Mise en garde : Il ne faut pas m’opposer le contre-argument fumeux, « c’est un homme de l’Ancien Régime ». Je répondrais : « et qui ne l’ai pas » ? Et puis : « c’était un choix, comme celui d’être aujourd’hui avec Aziz ou contre lui ».

Ce que je vois en Mohamed Salem Ould Merzoug, comme l’un des meilleurs choix (possibles) pour le poste de Premier ministre, ce sont ses compétences. Son profil de technocrate doublé d’un homme politique qui agit sans tambours ni trompettes. Un homme qui a un incommensurable réseau de relations – utiles – tant à l’intérieur du pays qu’à l’extérieur. Un homme qui a fait ses preuves de grand meneur d’hommes et de planificateur une décennie durant à la tête de l’Organisation pour la mise en valeur du Fleuve Sénégal (OMVS).
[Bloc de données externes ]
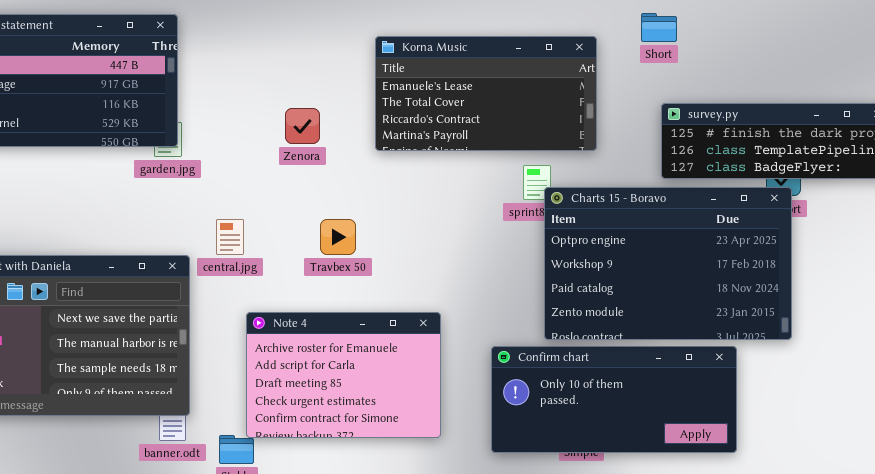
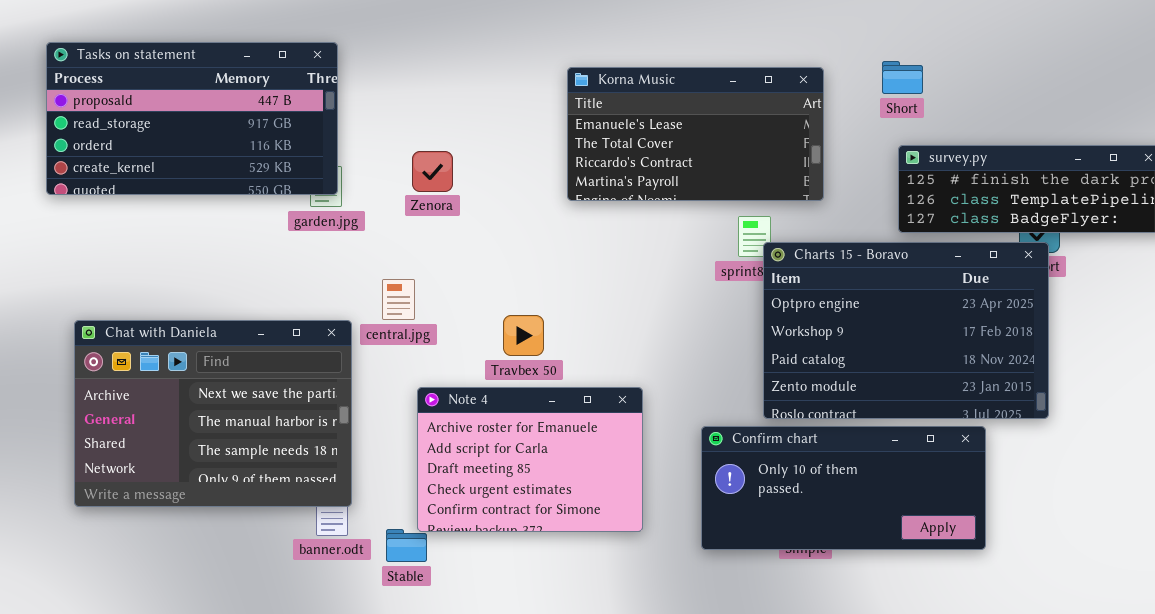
Short: [641,13,677,42] -> [882,61,923,94], moved
Zenora: [285,108,320,144] -> [412,151,453,192], moved
Travbex 50: [320,219,356,255] -> [503,315,544,356], moved

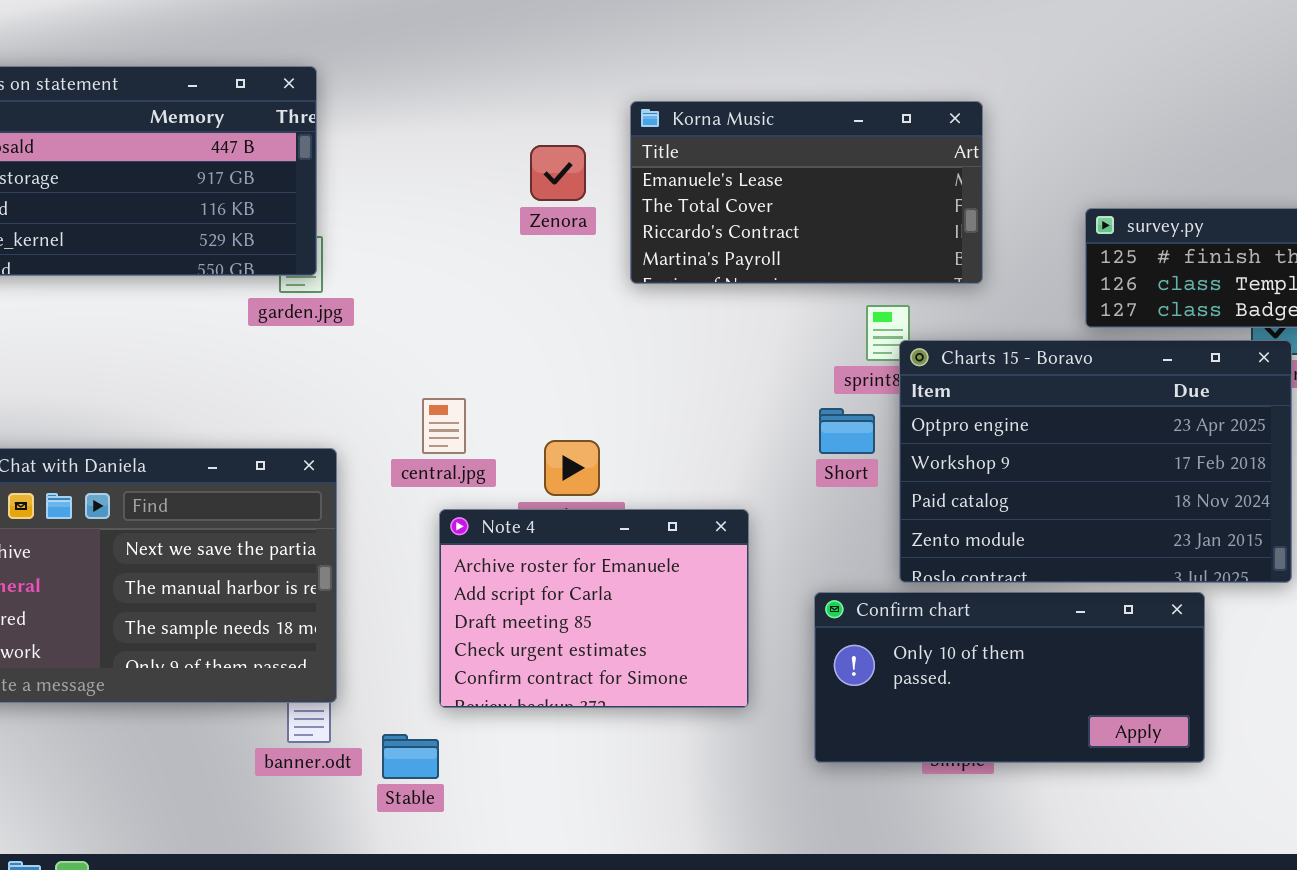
Short: [882,61,923,94] -> [819,408,875,454], moved
Zenora: [412,151,453,192] -> [530,145,586,201], moved
central.jpg: [382,279,415,320] -> [422,398,466,454], moved
Note 4: [417,387,643,532] -> [439,509,749,708], moved

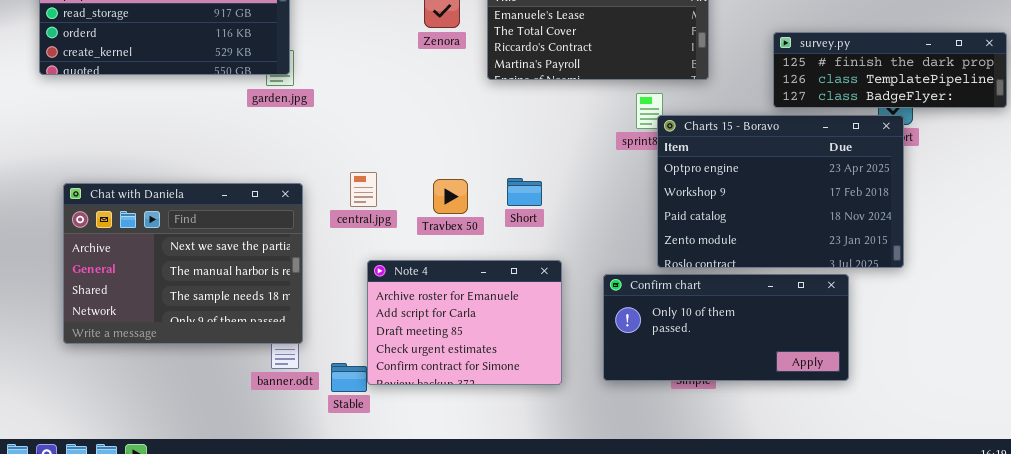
central.jpg: [422,398,466,454] -> [350,172,377,207], moved
Short: [819,408,875,454] -> [507,178,542,206], moved
Note 4: [439,509,749,708] -> [367,260,562,385], moved

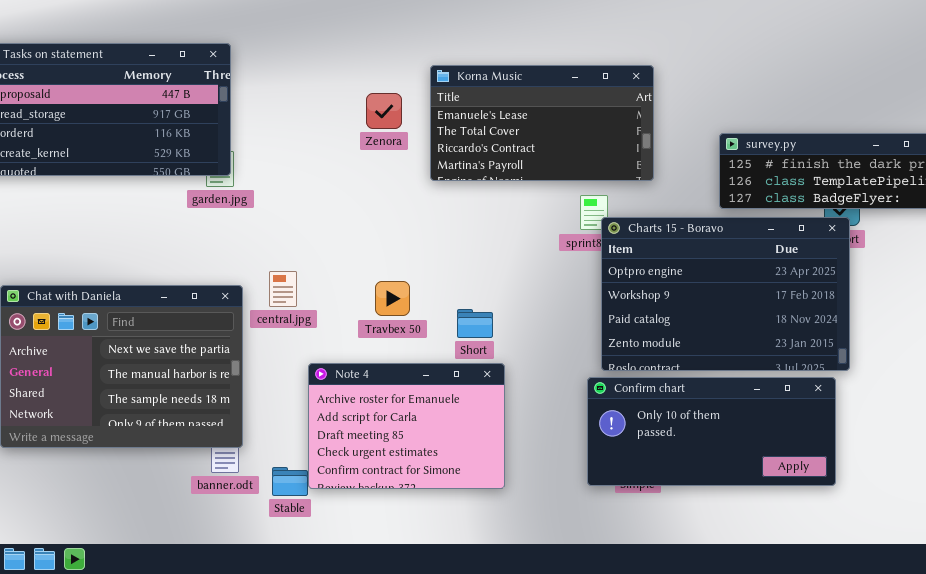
central.jpg: [350,172,377,207] -> [269,271,297,307], moved
Short: [507,178,542,206] -> [457,309,493,338], moved
Confirm chart: [603,274,849,381] -> [587,377,836,486], moved

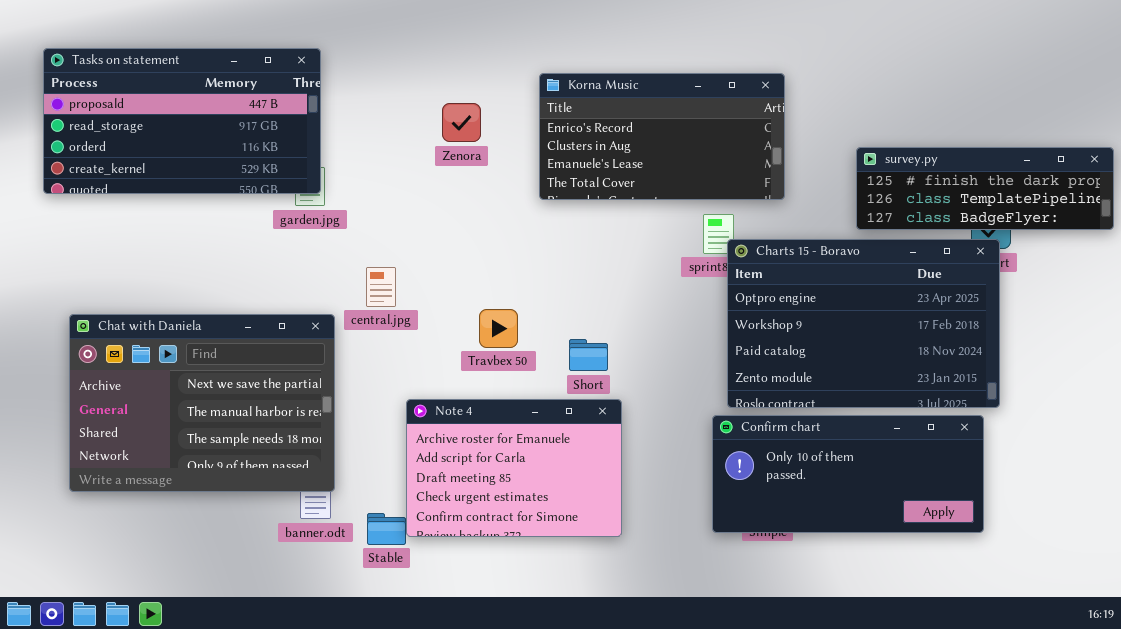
Korna Music: [430,65,654,181] -> [539,73,785,200], scrolled up 2 rows
Zenora: [366,93,402,129] -> [442,103,481,142], moved
central.jpg: [269,271,297,307] -> [366,267,396,307], moved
Un homme auquel Aziz a fait appel, depuis près de deux ans, comme Chargé de mission à la Présidence, et qui doit s’acquitter de cette tâche en toute discrétion. On dit (et c’est probablement la vérité) qu’il est l’artisan de la victoire de l’UPR à El Mina, et pourtant, le travail qu’il a mené n’a pas été aussi médiatisé que ceux des responsables politiques qui étaient en charge de la reconquête de la moughataa d’Arafat. Et qui ont échoué !

D’aucuns pensent qu’Ould Mezoug doit être nommé Premier ministre pour les Haratines, mais l’homme que je connais très bien, ne surfe plus sur ce discours parce qu’il considère que l’évolution du pays, ses priorités et son avenir, doivent maintenant dicter à tout en chacun de s’éloigner de tout ce qui divise, de tendre vers plus de cohésion et d’unité.